If you had suggested during the Obama era that a U.S. president would encourage a violent assault on the U.S. Capitol in order to prevent his successor from taking office, that said president would then be reelected, would pardon all of the insurrectionists, and then go about erasing that history from official records, you’d also have been called overwrought. But Trump has done all these things.

During the week I finished this story, a federal judge ruled that the conditions at the main immigration detention facility in Chicago were “inhumane.” U.S. District Court Judge Robert Gettleman found that prisoners were being forced to sleep on top of one another, slept next to overflowing toilets, were provided with no beds or access to showers, didn’t have adequate food or medicine, and were forced to drink water that “tasted like sewer.”
The following day, in a separate lawsuit, U.S. District Court Judge Sara Ellis ruled that federal immigration officers in the city were using levels of force that “shocks the conscience.” She found that Border Patrol commander Gregory Bovino and other government agents had lied to her in court proceedings. In an impassioned opinion, Ellis mounted an eloquent defense of both the city of Chicago and American values, quoting Carl Sandburg and John Adams. She also ruled that federal forces were deliberately undermining free speech by detaining and beating protesters. “The freedom of speech is a principal pillar in a free Government,” she wrote, quoting Benjamin Franklin, “when this support is taken away the Constitution is dissolved, and Tyranny is erected on its Ruins.”
The next day, Bovino and his agents were back in Little Village, clashing with protesters. In the days that followed, they dragged a day care teacher out of her school as she screamed, used tear gas on large groups of protesters, and pepper-sprayed a one-year-old (they denied at least the pepper-spraying of the infant). Later, Bovino and his agents posed in front of Cloud Gate, the iconic sculpture more commonly called the Bean.
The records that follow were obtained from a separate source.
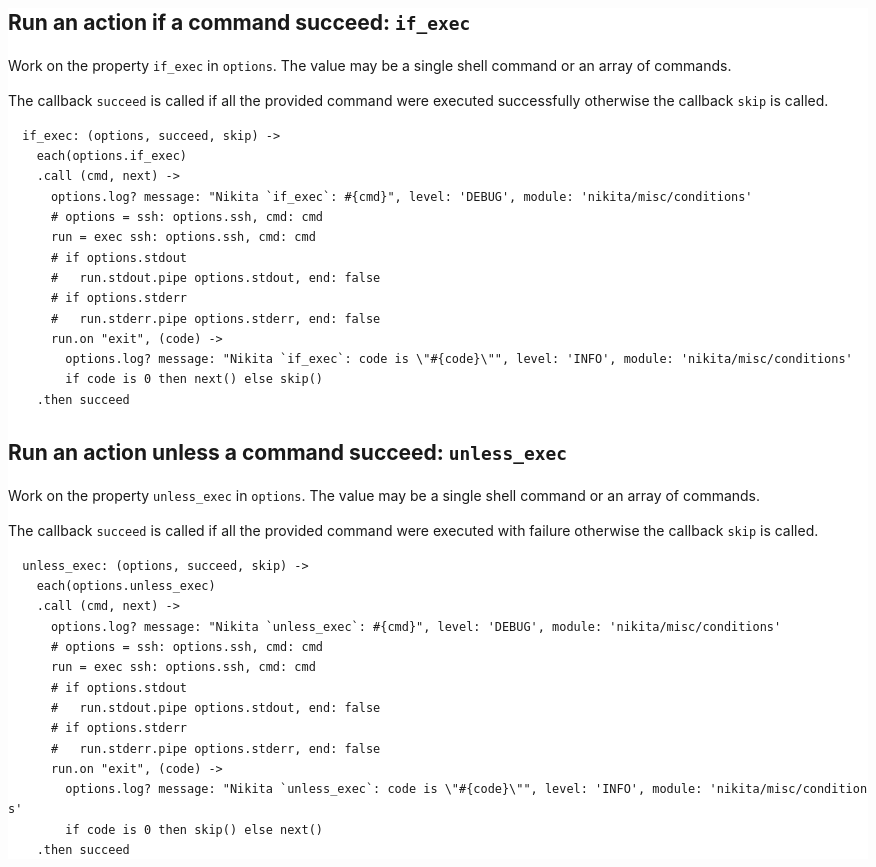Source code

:## Run an action if a command succeed: `if_exec`

Work on the property `if_exec` in `options`. The value may 
be a single shell command or an array of commands.   

The callback `succeed` is called if all the provided command 
were executed successfully otherwise the callback `skip` is called.

      if_exec: (options, succeed, skip) ->
        each(options.if_exec)
        .call (cmd, next) ->
          options.log? message: "Nikita `if_exec`: #{cmd}", level: 'DEBUG', module: 'nikita/misc/conditions'
          # options = ssh: options.ssh, cmd: cmd
          run = exec ssh: options.ssh, cmd: cmd
          # if options.stdout
          #   run.stdout.pipe options.stdout, end: false
          # if options.stderr
          #   run.stderr.pipe options.stderr, end: false
          run.on "exit", (code) ->
            options.log? message: "Nikita `if_exec`: code is \"#{code}\"", level: 'INFO', module: 'nikita/misc/conditions'
            if code is 0 then next() else skip()
        .then succeed
  
## Run an action unless a command succeed: `unless_exec`

Work on the property `unless_exec` in `options`. The value may 
be a single shell command or an array of commands.   

The callback `succeed` is called if all the provided command 
were executed with failure otherwise the callback `skip` is called.

      unless_exec: (options, succeed, skip) ->
        each(options.unless_exec)
        .call (cmd, next) ->
          options.log? message: "Nikita `unless_exec`: #{cmd}", level: 'DEBUG', module: 'nikita/misc/conditions'
          # options = ssh: options.ssh, cmd: cmd
          run = exec ssh: options.ssh, cmd: cmd
          # if options.stdout
          #   run.stdout.pipe options.stdout, end: false
          # if options.stderr
          #   run.stderr.pipe options.stderr, end: false
          run.on "exit", (code) ->
            options.log? message: "Nikita `unless_exec`: code is \"#{code}\"", level: 'INFO', module: 'nikita/misc/conditions'
            if code is 0 then skip() else next()
        .then succeed
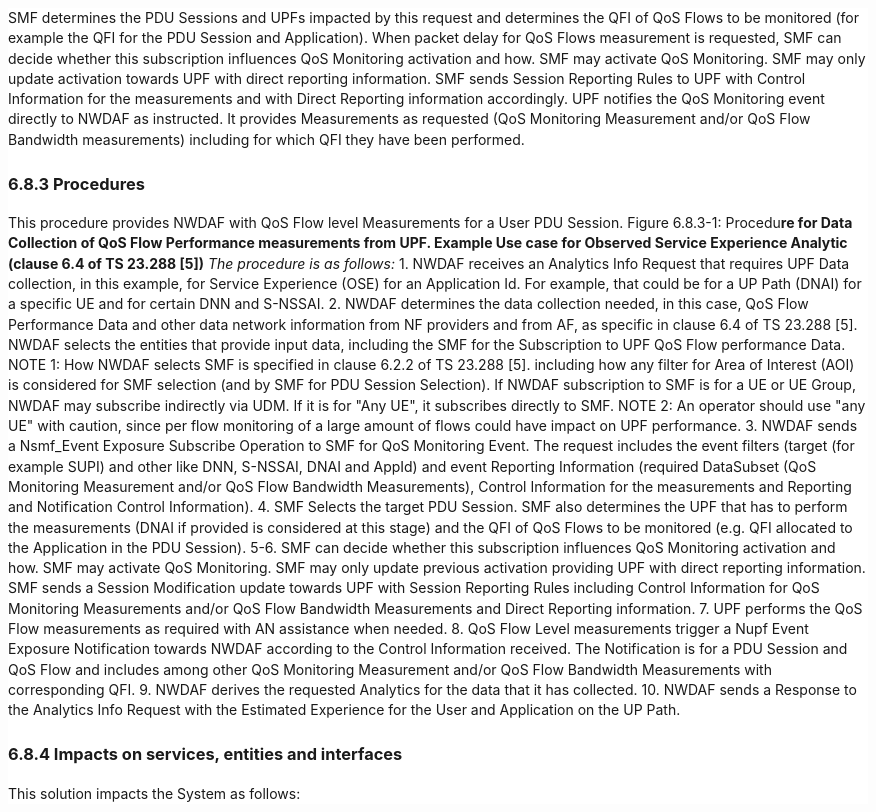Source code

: SMF determines the PDU Sessions and UPFs impacted by this request and
determines the QFI of QoS Flows to be monitored (for example the QFI for the
PDU Session and Application).
When packet delay for QoS Flows measurement is requested, SMF can decide
whether this subscription influences QoS Monitoring activation and how. SMF
may activate QoS Monitoring. SMF may only update activation towards UPF with
direct reporting information. SMF sends Session Reporting Rules to UPF with
Control Information for the measurements and with Direct Reporting information
accordingly.
UPF notifies the QoS Monitoring event directly to NWDAF as instructed. It
provides Measurements as requested (QoS Monitoring Measurement and/or QoS Flow
Bandwidth measurements) including for which QFI they have been performed.
### 6.8.3 Procedures
This procedure provides NWDAF with QoS Flow level Measurements for a User PDU
Session.
Figure 6.8.3-1: Procedu**re for Data Collection of QoS Flow Performance
measurements from UPF. Example Use case for Observed Service Experience
Analytic (clause 6.4 of TS 23.288 [5])**
_The procedure is as follows:_
1\. NWDAF receives an Analytics Info Request that requires UPF Data
collection, in this example, for Service Experience (OSE) for an Application
Id. For example, that could be for a UP Path (DNAI) for a specific UE and for
certain DNN and S-NSSAI.
2\. NWDAF determines the data collection needed, in this case, QoS Flow
Performance Data and other data network information from NF providers and from
AF, as specific in clause 6.4 of TS 23.288 [5]. NWDAF selects the entities
that provide input data, including the SMF for the Subscription to UPF QoS
Flow performance Data.
NOTE 1: How NWDAF selects SMF is specified in clause 6.2.2 of TS 23.288 [5].
including how any filter for Area of Interest (AOI) is considered for SMF
selection (and by SMF for PDU Session Selection). If NWDAF subscription to SMF
is for a UE or UE Group, NWDAF may subscribe indirectly via UDM. If it is for
\"Any UE\", it subscribes directly to SMF.
NOTE 2: An operator should use \"any UE\" with caution, since per flow
monitoring of a large amount of flows could have impact on UPF performance.
3\. NWDAF sends a Nsmf_Event Exposure Subscribe Operation to SMF for QoS
Monitoring Event. The request includes the event filters (target (for example
SUPI) and other like DNN, S-NSSAI, DNAI and AppId) and event Reporting
Information (required DataSubset (QoS Monitoring Measurement and/or QoS Flow
Bandwidth Measurements), Control Information for the measurements and
Reporting and Notification Control Information).
4\. SMF Selects the target PDU Session. SMF also determines the UPF that has
to perform the measurements (DNAI if provided is considered at this stage) and
the QFI of QoS Flows to be monitored (e.g. QFI allocated to the Application in
the PDU Session).
5-6. SMF can decide whether this subscription influences QoS Monitoring
activation and how. SMF may activate QoS Monitoring. SMF may only update
previous activation providing UPF with direct reporting information. SMF sends
a Session Modification update towards UPF with Session Reporting Rules
including Control Information for QoS Monitoring Measurements and/or QoS Flow
Bandwidth Measurements and Direct Reporting information.
7\. UPF performs the QoS Flow measurements as required with AN assistance when
needed.
8\. QoS Flow Level measurements trigger a Nupf Event Exposure Notification
towards NWDAF according to the Control Information received. The Notification
is for a PDU Session and QoS Flow and includes among other QoS Monitoring
Measurement and/or QoS Flow Bandwidth Measurements with corresponding QFI.
9\. NWDAF derives the requested Analytics for the data that it has collected.
10\. NWDAF sends a Response to the Analytics Info Request with the Estimated
Experience for the User and Application on the UP Path.
### 6.8.4 Impacts on services, entities and interfaces
This solution impacts the System as follows:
According to local reports, the officers shouted out “Little Village!” as they mugged for a group selfie.
Just a few days before Ellis’s ruling, in a prime-time interview on CBS’s 60 Minutes, President Trump was asked if in tear-gassing entire neighborhoods, beating U.S. citizens, terrorizing children, and lying to federal courts—if given all of that—he thought that perhaps his deportation force in Chicago may have gone too far.
He answered, “I don’t think they’ve gone far enough.”